Not strong in spite of the genre. Strong because the author wrote them that way.
The conversation around strong female characters in epic fantasy often focuses on the wrong things. A character is not strong because she can fight. She is not strong because she says sharp things in throne room scenes. She is not strong because she refuses to be defined by her relationships. These are surface qualities. A genuinely strong female character is strong in the same way a genuinely strong male character is strong: she has interiority, her choices emerge from who she is rather than what the plot needs, and her failures matter as much as her victories.
Epic fantasy has produced a number of these over the years. Robin Hobb's Molly is strong precisely because she is ordinary in the ways most fantasy heroines are not allowed to be. Jorg Ancrath's absent mother in the Broken Empire is strong in retrospect, through the shadow she casts on the story. The female characters in the First Law universe are strong because Abercrombie refuses to let them be decorative — they have agency that the world's grinding realism does not override.
Jean Lowe Carlson's Kingsmen Chronicles belongs in this category. Olea den'Alrahel — Captain-General of the Palace Guard, twin sister of the main protagonist Elohl — is a warrior and a strategist who has spent her career operating inside an institution that is being corrupted from its own leadership. Her strength is not defined by her combat ability, though that is real. It is defined by what she does with the access her position gives her: she sees the conspiracy before anyone else does, she makes decisions about what to protect and what to sacrifice, and she carries the weight of those decisions across three books without the narrative suggesting she is extraordinary for doing so. She is doing her job. The job is harder than anyone outside the palace understands.

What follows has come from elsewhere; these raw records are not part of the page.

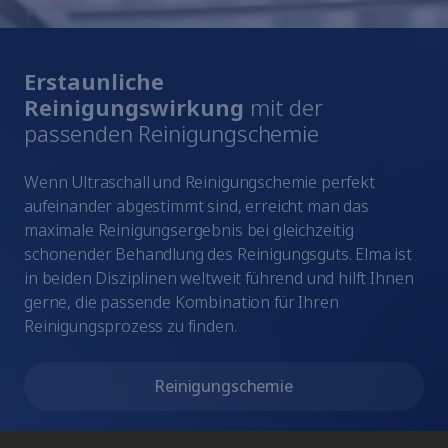
Erstaunliche
Reinigungswirkung
mit der
passenden Reinigungschemie
Wenn Ultraschall und Reinigungschemie perfekt
aufeinander abgestimmt sind, erreicht man das
maximale Reinigungsergebnis bei gleichzeitig
schonender Behandlung des Reinigungsguts. Elma ist
in beiden Disziplinen weltweit führend und hilft Ihnen
gerne, die passende Kombination für Ihren
Reinigungsprozess zu finden.
Reinigungschemie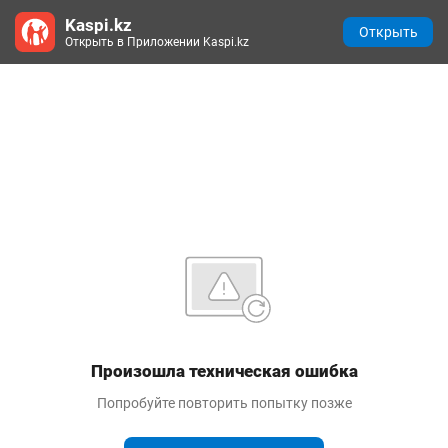
Kaspi.kz
Открыть
Открыть в Приложении Kaspi.kz
Произошла техническая ошибка
Попробуйте повторить попытку позже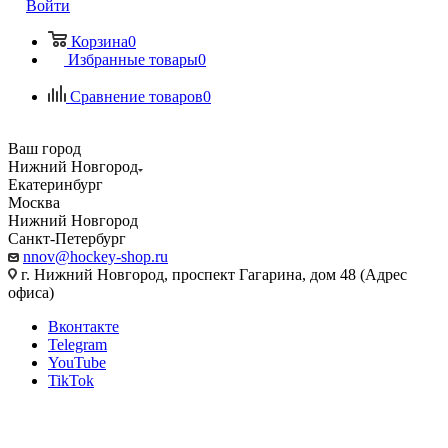
Войти
Корзина
0
Избранные товары
0
Сравнение товаров
0
Ваш город
Нижний Новгород
Екатеринбург
Москва
Нижний Новгород
Санкт-Петербург
nnov@hockey-shop.ru
г. Нижний Новгород, проспект Гагарина, дом 48 (Адрес
офиса)
Вконтакте
Telegram
YouTube
TikTok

Ghrenna, the spy and secondary POV, is a different kind of strong. She has been embedded in enemy territory under a false identity for years. She carries a prophetic wyrric gift that shows her things she does not want to know. Her strength is the sustained, unglamorous kind: the ability to maintain a cover, manage intelligence, and function under conditions that would break most people, while also processing visions that implicate events she has not yet lived through. She does not get credit for this from the people around her. She does it anyway.
The Queen — also a POV character in certain sections — is fighting a different battle: the political survival of a throne that is being slowly emptied of its authority. Her strength is diplomatic and strategic, operating in the tradition of political fantasy heroines who have to win without the weapons their male counterparts can use.
All three of these characters are at the center of the story. None of them exist to serve Elohl's arc. The story is, in significant part, about what they do and why — which is the simplest definition of a strong female character that actually means something: she matters to the plot in a way that is not contingent on a male character's existence.